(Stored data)
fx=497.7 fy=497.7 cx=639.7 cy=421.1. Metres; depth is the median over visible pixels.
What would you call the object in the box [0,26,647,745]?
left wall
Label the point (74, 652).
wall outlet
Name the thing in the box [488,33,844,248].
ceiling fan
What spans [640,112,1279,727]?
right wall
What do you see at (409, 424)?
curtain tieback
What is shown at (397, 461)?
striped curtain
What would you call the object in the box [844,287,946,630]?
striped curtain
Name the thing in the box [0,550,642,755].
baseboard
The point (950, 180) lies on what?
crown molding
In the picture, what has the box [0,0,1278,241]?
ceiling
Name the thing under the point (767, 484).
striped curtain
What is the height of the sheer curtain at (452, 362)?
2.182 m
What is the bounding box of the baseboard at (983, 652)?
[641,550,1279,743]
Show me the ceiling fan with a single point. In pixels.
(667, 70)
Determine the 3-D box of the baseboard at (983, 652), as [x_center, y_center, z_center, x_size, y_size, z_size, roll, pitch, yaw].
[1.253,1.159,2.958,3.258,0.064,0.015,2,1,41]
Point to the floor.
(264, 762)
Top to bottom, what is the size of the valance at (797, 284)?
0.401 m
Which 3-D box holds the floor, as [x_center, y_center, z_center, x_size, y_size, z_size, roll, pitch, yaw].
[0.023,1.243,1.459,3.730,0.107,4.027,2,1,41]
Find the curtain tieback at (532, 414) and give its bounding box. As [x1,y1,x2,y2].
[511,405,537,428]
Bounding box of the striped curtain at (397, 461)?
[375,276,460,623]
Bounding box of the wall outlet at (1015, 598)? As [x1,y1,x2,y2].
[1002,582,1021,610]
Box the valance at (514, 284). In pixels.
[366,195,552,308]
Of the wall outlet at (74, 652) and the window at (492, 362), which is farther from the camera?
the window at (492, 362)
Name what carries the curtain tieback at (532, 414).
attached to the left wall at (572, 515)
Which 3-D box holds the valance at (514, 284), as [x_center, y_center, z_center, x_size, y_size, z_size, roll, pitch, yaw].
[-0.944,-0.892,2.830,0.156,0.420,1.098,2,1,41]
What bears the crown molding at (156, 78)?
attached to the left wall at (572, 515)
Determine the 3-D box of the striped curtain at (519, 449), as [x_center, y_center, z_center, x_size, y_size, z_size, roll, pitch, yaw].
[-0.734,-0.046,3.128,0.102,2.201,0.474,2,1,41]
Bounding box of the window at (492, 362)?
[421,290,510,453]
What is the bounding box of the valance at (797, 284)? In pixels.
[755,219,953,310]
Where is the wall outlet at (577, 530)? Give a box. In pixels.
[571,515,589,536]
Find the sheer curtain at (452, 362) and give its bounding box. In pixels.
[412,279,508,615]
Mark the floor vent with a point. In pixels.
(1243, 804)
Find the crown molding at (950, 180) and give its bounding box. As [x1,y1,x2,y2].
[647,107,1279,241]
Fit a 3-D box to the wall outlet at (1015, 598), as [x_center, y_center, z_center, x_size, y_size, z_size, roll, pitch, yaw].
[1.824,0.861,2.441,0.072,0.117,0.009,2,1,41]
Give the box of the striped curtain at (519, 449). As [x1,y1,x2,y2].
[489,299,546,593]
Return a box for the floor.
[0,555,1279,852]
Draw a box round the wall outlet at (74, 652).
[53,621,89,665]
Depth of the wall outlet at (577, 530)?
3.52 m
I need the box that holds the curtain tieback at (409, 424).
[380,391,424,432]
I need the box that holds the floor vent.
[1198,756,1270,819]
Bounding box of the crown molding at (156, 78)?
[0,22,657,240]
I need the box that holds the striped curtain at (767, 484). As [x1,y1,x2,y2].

Task to carry out: Would you quote, exactly and only, the lines from the one containing "Mark the floor vent with a point. In pixels." to the end of the entries?

Worked solution:
Mark the floor vent with a point. In pixels.
(1243, 804)
Find the crown molding at (950, 180) and give its bounding box. As [x1,y1,x2,y2].
[647,107,1279,241]
Fit a 3-D box to the wall outlet at (1015, 598), as [x_center, y_center, z_center, x_size, y_size, z_size, roll, pitch, yaw].
[1.824,0.861,2.441,0.072,0.117,0.009,2,1,41]
Give the box of the striped curtain at (519, 449). As [x1,y1,x2,y2].
[489,299,546,593]
Return a box for the floor.
[0,555,1279,852]
Draw a box round the wall outlet at (74, 652).
[53,621,89,665]
Depth of the wall outlet at (577, 530)?
3.52 m
I need the box that holds the curtain tieback at (409, 424).
[380,391,424,432]
I need the box that holds the floor vent.
[1198,756,1270,819]
Bounding box of the crown molding at (156, 78)?
[0,22,657,240]
I need the box that holds the striped curtain at (767, 484). As [x1,y1,x2,y2].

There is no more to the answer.